Diana Zitting is a current Praxis participant.
“When a student excels in elementary school, his parents are urged to let him skip a grade. Then his parents parade him around like he is a superstar, and maybe in some ways he is. This bright young mind is far enough ahead of his peers that he is on the same level with others older than he. But when people get to college, we don’t think that way.
Some people in my program wear the “college dropout” pin on their shirt like a badge of honor, while people on the outside look at us in disgust. I don’t think of it that way. I’m glad others also see the value of themselves beyond the piece of paper an institution will hand them, but I think of myself as the young boy skipping the 2nd grade.
I’m not dropping out of college; I’m skipping it.”
-Baylen Smith, originally posted on his blog.
We are not all the same. We are each intricate creations perfectly and uniquely crafted. Every little detail about our personalities and lives make us who we are. From the way we drink our coffee, to the jokes we find humerous, to the things we are passionate about, to the way we interact with dogs, to our relationship with our mothers, and our ability to deal with (or hide from) conflict, to where we’re from, to the things we’re proud of and the things we’re insecure about, and so on indefinitely.
Each of us is so distinctly unique and different from other humans. Sure we share similar traits and passions, but an old theater teacher of mine used to tell me, “There has never been a you before. There will never be another you.
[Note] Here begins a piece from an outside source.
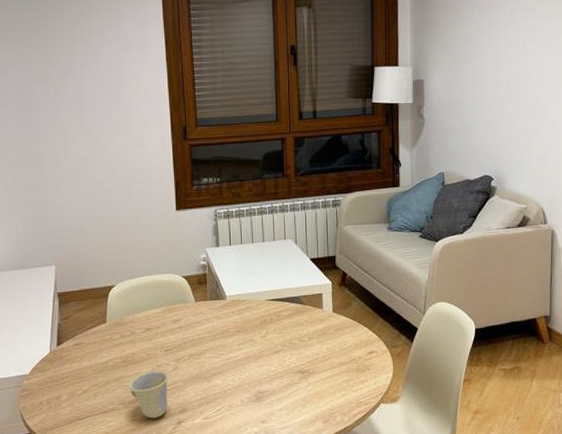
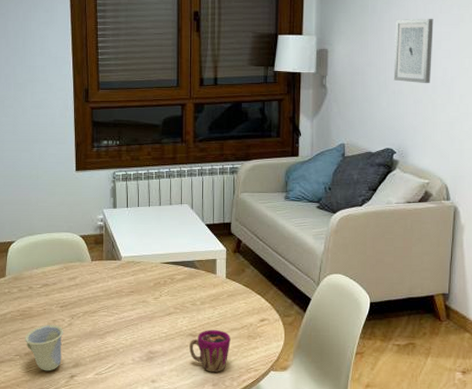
cup: none [298,365,340,409] -> present [189,330,231,372]
wall art: none [487,47,524,111] -> present [393,18,434,84]

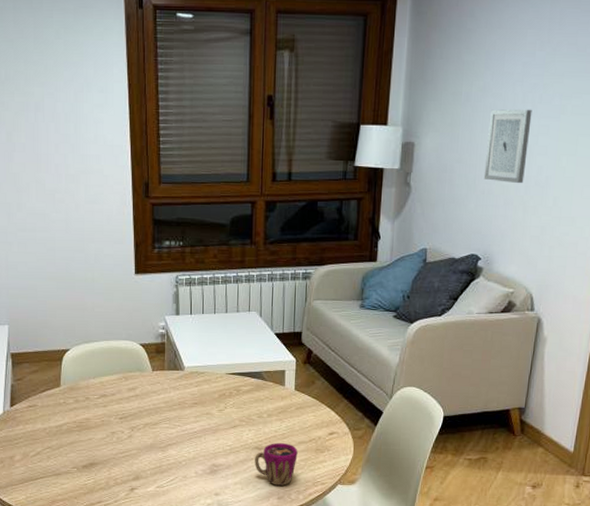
cup: present [25,324,64,371] -> none [82,436,124,484]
In all of time and space, you’re the only you.”
So how can one education system or one way, be the right way?
There. Is. No. One. Right. Path.
Because each us is completely unique and custom, doesn’t it make sense that I, Diana Zitting, am going to learn in a different way than Joe Bob down the street? Yes. We’re different people. We live different lives and have different minds. Our goals are different. We react differently to different things.
It’s a scientific fact that our brains don’t thrive in the same atmosphere.
This is why we need to put a stop to this cookie-cutter “right” path for success that starts the day we hobble into elementary school, and continues for the next 16+ years of our lives. As Baylen stated, in elementary school if we performed and excelled more than those in our grade, we were encouraged to skip a grade. We’d brag about it to our friends on the playground while eating jello cups. Our parents would post about it on Facebook (or email about it? I don’t think facebook was around when I was in elementary). It was something to be proud of.
But all of a sudden, it changes as soon as you become college-aged. People seem to have forgotten how different they are from each other. We assume that our mom or our teachers or our guidance counselor knows best and since all those people are telling us to go to college, even if we’re extremely bright and we excel quickly, that we should just go anyways.
This is a lie. A marketing scheme. These colleges are profiting off your brainwashed mind.
This isn’t your fault. You’ve been brainwashed since you were barely 5. You didn’t create this. But you can un-create it. You know what’s best for you. Not your great uncle, not your pastor, not your 4th grade or 12th grade teacher, not your own mother, not your peers. You.